Says Rumors Are False That Clairborne Is Dirty and Food Bad  “Most of the selectees at Camp Claiborne feel that congress has broken faith with them by voting to extend the time limit of service 18 months,” said Lt. T.E. Corcoran, home on a week’s furlough.  “The national guardsmen, however, knew when they were called tht the emergency may last longer than anticipated and ar prepared to take it.”

 Lt. Corcoran is the commanding officer of the Ambulance corps in the medical regiment at Camp Claiborne. Wednesday, he gave the Reporter some slants on army life that may erase some skeptics’ doubts as to the treatment in the modern army of 1941.

“There have been numerous reports sifting back to the home folks that Camp Claiborne is dirty, that the food is rotten and the climate terrible. That is definitely not the case.

“Naturally enough,” said the lieutenant, “the food may not be as good as one is accustomed to at home, but it is first class, clean, well prepared . . . and plenty of it. It’s a soldier’s own fault if he goes hungry.




        Lt. T. E. Corcoran


Not Crowded

Lt. Corcoran denied all rumors that the camp is crowded. “only five men sleep in tents which could accommodate eight. The bunks don’t have inner-spring mattresses, but they’re plenty comfortable enough,” he said.

The medical regiment in which Corcoran is an officer, is training to serve the entire division in case of war. The duty of the men is to evacuate all casualties and all practicing is done with ambulances.

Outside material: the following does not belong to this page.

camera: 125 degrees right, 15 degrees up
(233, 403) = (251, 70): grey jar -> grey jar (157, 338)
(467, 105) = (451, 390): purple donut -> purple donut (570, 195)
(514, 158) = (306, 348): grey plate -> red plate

Sorely needed at the present time is entertainment to keep the boys occupied when off duty. The Red Cross has furnished uniforms and equipment to outfit all regiments in baseball and football togs . . . each regiment has free outdorr shows twice a week and boxing and wrestling platforms have been built in various sports throughout the eight square mile camp.

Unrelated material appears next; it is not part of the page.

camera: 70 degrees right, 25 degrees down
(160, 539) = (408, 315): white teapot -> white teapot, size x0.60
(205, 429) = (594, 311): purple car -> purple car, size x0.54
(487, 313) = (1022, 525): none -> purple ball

“But,” Corcoran lamented, “there isn’t enough going on to keep the boys happy all the time. Each soldier is granted 2 1/2 days leave a month. Most of them take their leaves in nearby towns and it is hard for them to find decent lady companions, because of alleged reputations of some.”

The lieutenant said that the USO will be a wonderful service when it starts operating. There are many types of good, clean fun the workers can provide which will be greatly enjoyed by the men.


When Lt. Corcoran returns to the camp, the soldiers will go into maneuvers and war games. His description of them revealed that they will be much the same as regular warfare except no ammunition will be used.

“Umpires are chosen,” he explained, “and they will check the vaious operations during the mock battles. Prisoners can be taken! There will be pursuit planes, dive bombers and observation towers included in the fray and it is considered the best training to be given during a soldier’s stretch.”

“Butch” Drives

“Butch” Larson, another local boy, is Corcoran’s chaugger. He drives the large 4 – wheel drive commandery reconnaissance car for Lieutenant Corcoran.

        Lt. Corcoran’s recent bride, the former Florence MacLean also of Rock Rapids, accompanied him home. She will remain in Rock Rapids with relatives and friends until the maneuvers are over.